* **What is expected**
Exactly the lines from the start of the entries through the line with "## 2.4.5 (2020-03-19)" are required in the output, with no pictures among them.

──────── Data under study

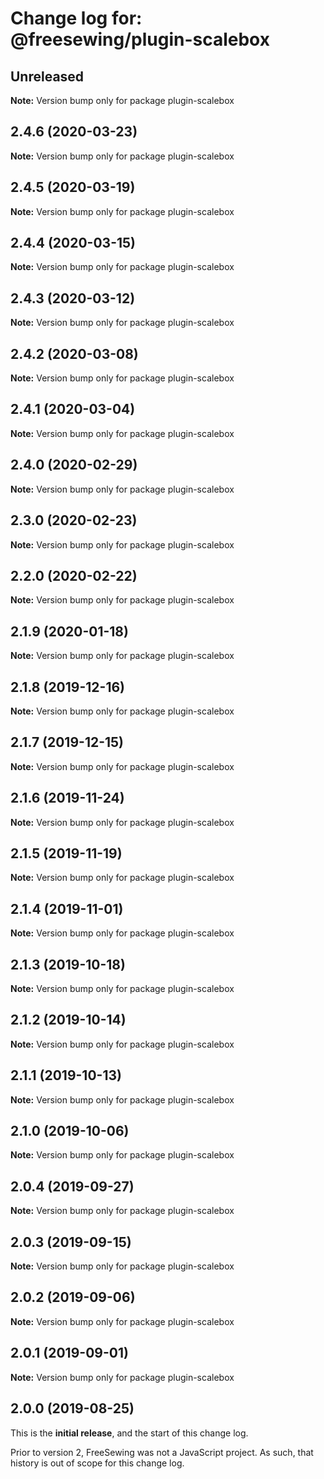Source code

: # Change log for: @freesewing/plugin-scalebox


## Unreleased

**Note:** Version bump only for package plugin-scalebox


## 2.4.6 (2020-03-23)

**Note:** Version bump only for package plugin-scalebox


## 2.4.5 (2020-03-19)

**Note:** Version bump only for package plugin-scalebox


## 2.4.4 (2020-03-15)

**Note:** Version bump only for package plugin-scalebox


## 2.4.3 (2020-03-12)

**Note:** Version bump only for package plugin-scalebox


## 2.4.2 (2020-03-08)

**Note:** Version bump only for package plugin-scalebox


## 2.4.1 (2020-03-04)

**Note:** Version bump only for package plugin-scalebox


## 2.4.0 (2020-02-29)

**Note:** Version bump only for package plugin-scalebox


## 2.3.0 (2020-02-23)

**Note:** Version bump only for package plugin-scalebox


## 2.2.0 (2020-02-22)

**Note:** Version bump only for package plugin-scalebox


## 2.1.9 (2020-01-18)

**Note:** Version bump only for package plugin-scalebox


## 2.1.8 (2019-12-16)

**Note:** Version bump only for package plugin-scalebox


## 2.1.7 (2019-12-15)

**Note:** Version bump only for package plugin-scalebox


## 2.1.6 (2019-11-24)

**Note:** Version bump only for package plugin-scalebox


## 2.1.5 (2019-11-19)

**Note:** Version bump only for package plugin-scalebox


## 2.1.4 (2019-11-01)

**Note:** Version bump only for package plugin-scalebox


## 2.1.3 (2019-10-18)

**Note:** Version bump only for package plugin-scalebox


## 2.1.2 (2019-10-14)

**Note:** Version bump only for package plugin-scalebox


## 2.1.1 (2019-10-13)

**Note:** Version bump only for package plugin-scalebox


## 2.1.0 (2019-10-06)

**Note:** Version bump only for package plugin-scalebox


## 2.0.4 (2019-09-27)

**Note:** Version bump only for package plugin-scalebox


## 2.0.3 (2019-09-15)

**Note:** Version bump only for package plugin-scalebox


## 2.0.2 (2019-09-06)

**Note:** Version bump only for package plugin-scalebox


## 2.0.1 (2019-09-01)

**Note:** Version bump only for package plugin-scalebox




## 2.0.0 (2019-08-25)

This is the **initial release**, and the start of this change log.

Prior to version 2, FreeSewing was not a JavaScript project.
As such, that history is out of scope for this change log.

────────────────

* **Response**
Source code

: # Change log for: @freesewing/plugin-scalebox


## Unreleased

**Note:** Version bump only for package plugin-scalebox


## 2.4.6 (2020-03-23)

**Note:** Version bump only for package plugin-scalebox


## 2.4.5 (2020-03-19)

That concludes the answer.